Imagine a world in which registering to vote took only a simple form and no more than a few minutes of your time. Imagine a world in which the myriad ways that our government entities use to identify you could ensure that you get a say in exactly who does the verifying. Imagine a world in which casting your ballot could be completed on your way to work, on your lunch break or on your way home before you pick up the kids from school.

Such a utopia need not be reserved for the depths of our imagination. In fact, for some in our country, much of this is already a reality. Thirty-one states and the District of Columbia currently offer online voter registration and five states automatically place their citizens onto voter rolls whenever they interact with government agencies. In the last presidential election, the average time it took to vote actually fell across the country – from 16.7 minutes back in 2008 to 13.3 minutes in 2012.

Yet, despite those positive developments, one need only scratch the surface of these rosy data to reveal the discordant truths that coexist in our democratic process. Seven states maintain strict laws that require forms of photo identification that 11 percent of eligible voters do not have. Federal law requires states to maintain updated voter registration lists; however, when those laws result in the purges of millions of citizens from the rolls every two years, various states and their officials seem to disproportionately remove the poor, mistakenly remove Asian and Hispanic voters because they matched their surnames to the wrong people and in some cases outright intimidate black voters by sending police officers door-to-door to challenge those voters’ registrations. (And those are not even the most egregious purges.) Lastly, countless stories have documented how the closure of polling locations in heavily populated voting districts and the shortening of early voting periods across the country have caused citizens to wait up to five and seven hours in the blistering sun to exercise a right that the Supreme Court, dating back to 1966, had previously deemed “fundamental.” In other words, the extraordinary degree of variance at the other end of the voting experience skews our democratic process toward dystopia.

A host of solutions – such as modernizing, automating and making portable across states our voter registration system – could restore our faith in the voting franchise and convert it from a source of disgrace to one of national pride. But at least two solutions seem to be obvious cures to the long lines that force people to decide between their civic duty and their daily bread: increasing polling machines in heavily populated areas and increasing the number of competent poll workers hired to assist in the process.

When asked about the cause of long waits at the polls, 38 percent of local election officials pointed to either a shortage of ballots, machines or poll workers. And it just so happens that the places where election officials say they have the greatest difficulty finding enough number of poll workers are those with the highest percentage of registered voters casting their ballots in-person on Election Day. When these facts are observed next to the widespread confusion regarding rules for issuing provisional ballots to alleviate voter registration discrepancies, it appears that there are some problems with our voting system that law student volunteers – a group of people especially attentive to rules and changes in laws – would be uniquely poised to address.

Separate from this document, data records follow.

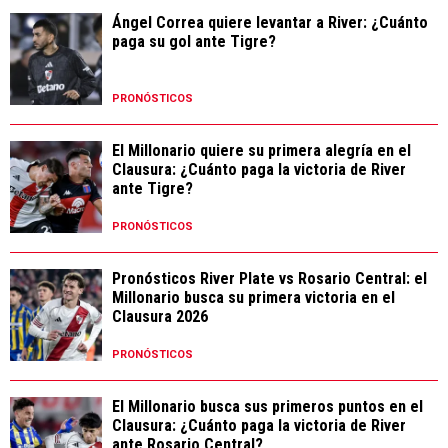
Ángel Correa quiere levantar a River: ¿Cuánto
paga su gol ante Tigre?
PRONÓSTICOS
El Millonario quiere su primera alegría en el
Clausura: ¿Cuánto paga la victoria de River
ante Tigre?
PRONÓSTICOS
Pronósticos River Plate vs Rosario Central: el
Millonario busca su primera victoria en el
Clausura 2026
PRONÓSTICOS
El Millonario busca sus primeros puntos en el
Clausura: ¿Cuánto paga la victoria de River
ante Rosario Central?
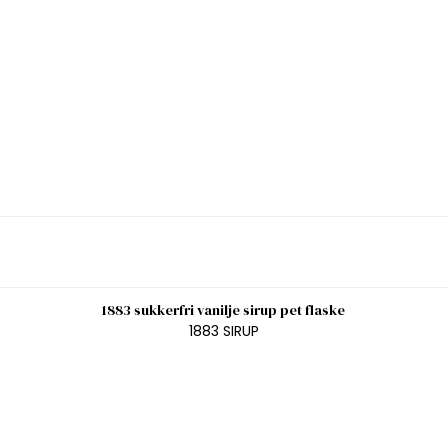
1883 sukkerfri vanilje sirup pet flaske
1883 SIRUP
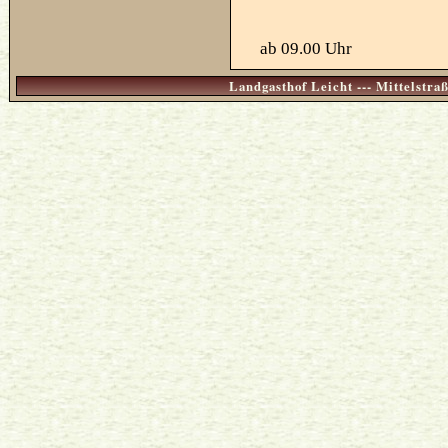
ab
09.00 Uhr
Landgasthof Leicht --- Mittelstr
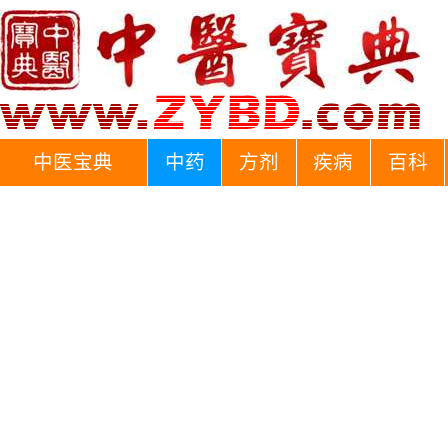
中医宝典
中药
方剂
疾病
百科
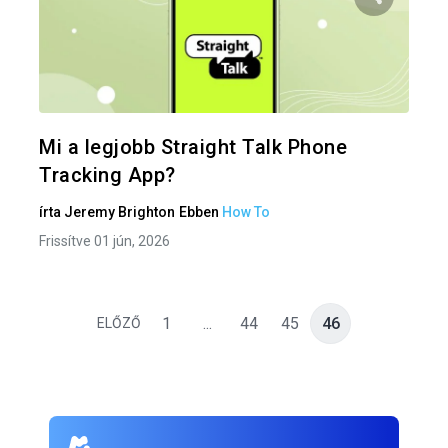
Oszd meg
Twitter
F
Mi a legjobb Straight Talk Phone
Tracking App?
írta
Jeremy Brighton
Ebben
How To
Frissítve 01 jún, 2026
1
...
44
45
46
ELŐZŐ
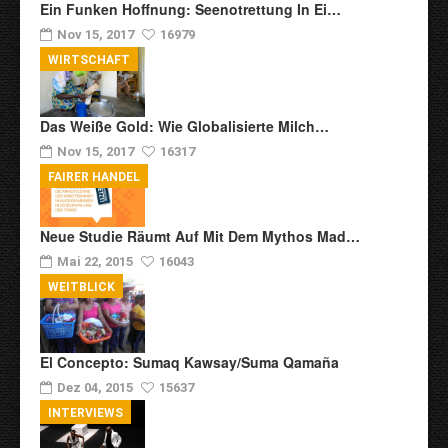
Ein Funken Hoffnung: Seenotrettung In Ei…
Nov 15, 2017
16979
WIRTSCHAFT
Das Weiße Gold: Wie Globalisierte Milch…
Nov 15, 2017
16317
FAIRER HANDEL
Neue Studie Räumt Auf Mit Dem Mythos Mad…
Mai 22, 2015
16043
WEITBLICK
El Concepto: Sumaq Kawsay/Suma Qamaña
Dez 04, 2015
15637
INTERVIEWS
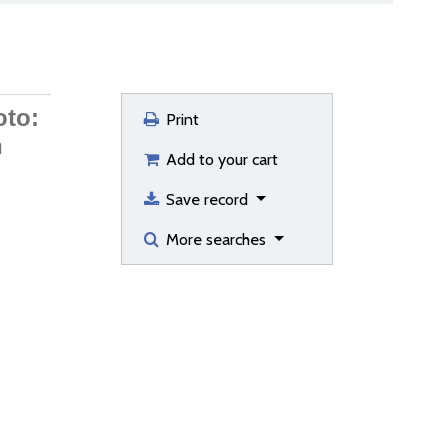
oto:
Print
n
Add to your cart
Save record
More searches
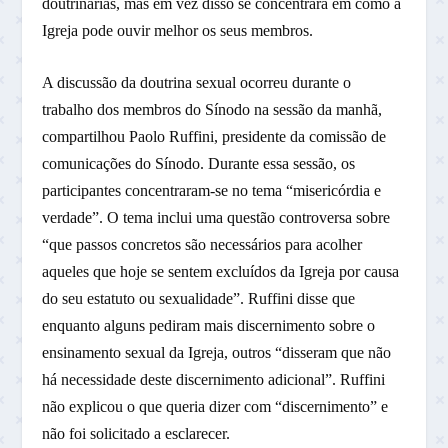
doutrinárias, mas em vez disso se concentrará em como a
Igreja pode ouvir melhor os seus membros.
A discussão da doutrina sexual ocorreu durante o
trabalho dos membros do Sínodo na sessão da manhã,
compartilhou Paolo Ruffini, presidente da comissão de
comunicações do Sínodo. Durante essa sessão, os
participantes concentraram-se no tema “misericórdia e
verdade”. O tema inclui uma questão controversa sobre
“que passos concretos são necessários para acolher
aqueles que hoje se sentem excluídos da Igreja por causa
do seu estatuto ou sexualidade”. Ruffini disse que
enquanto alguns pediram mais discernimento sobre o
ensinamento sexual da Igreja, outros “disseram que não
há necessidade deste discernimento adicional”. Ruffini
não explicou o que queria dizer com “discernimento” e
não foi solicitado a esclarecer.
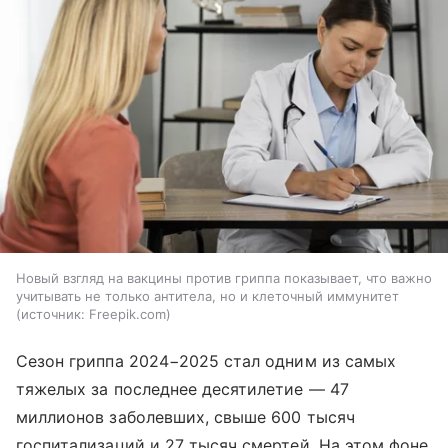
Новый взгляд на вакцины против гриппа показывает, что важно
учитывать не только антитела, но и клеточный иммунитет
источник:
Freepik.com
Сезон гриппа 2024−2025 стал одним из самых
тяжелых за последнее десятилетие — 47
миллионов заболевших, свыше 600 тысяч
госпитализаций и 27 тысяч смертей. На этом фоне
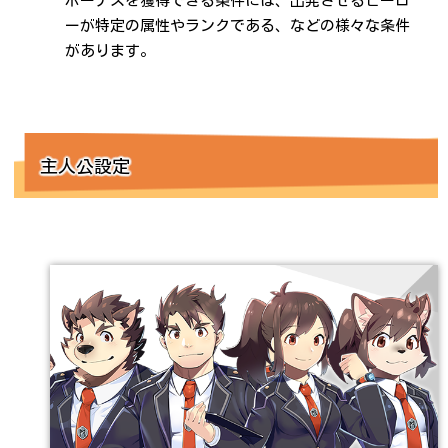
ボーナスを獲得できる条件には、出発させるヒーロ
ーが特定の属性やランクである、などの様々な条件
があります。
主人公設定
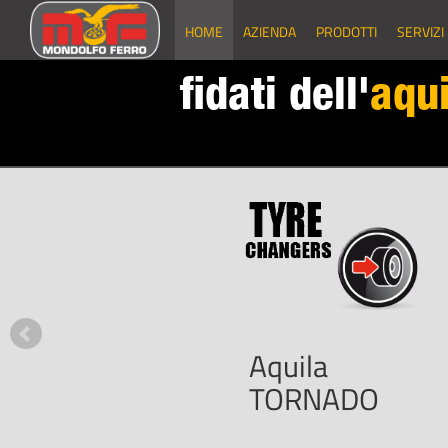
HOME
AZIENDA
PRODOTTI
SERVIZI
fidati dell'
aqui
Aquila
TORNADO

That is why I am proud that Northwestern University Pritzker School of Law has canceled Election Day classes to enable law students and faculty to volunteer their time to assist with poll working and other election protection efforts. And I am also proud that our law school will be hosting the ACS Midwest Regional Convening this weekend, where we will both begin and end our gathering with discussions on challenges to and ways to protect the right to vote.

This will be the first presidential election without the full umbrella of the Voting Rights Act since its passage in 1965. Though the Supreme Court’s Shelby County v. Holder decision has dulled the law’s force, watching thousands of law students and faculty across the country volunteer to protect the right to vote would undoubtedly revive its spirit. Such efforts could very well remind our nation that when it comes to how we guarantee a right deemed by law to be “fundamental,” our aspirations for the ideal and our imagination of what is possible should, in fact, be what guide us.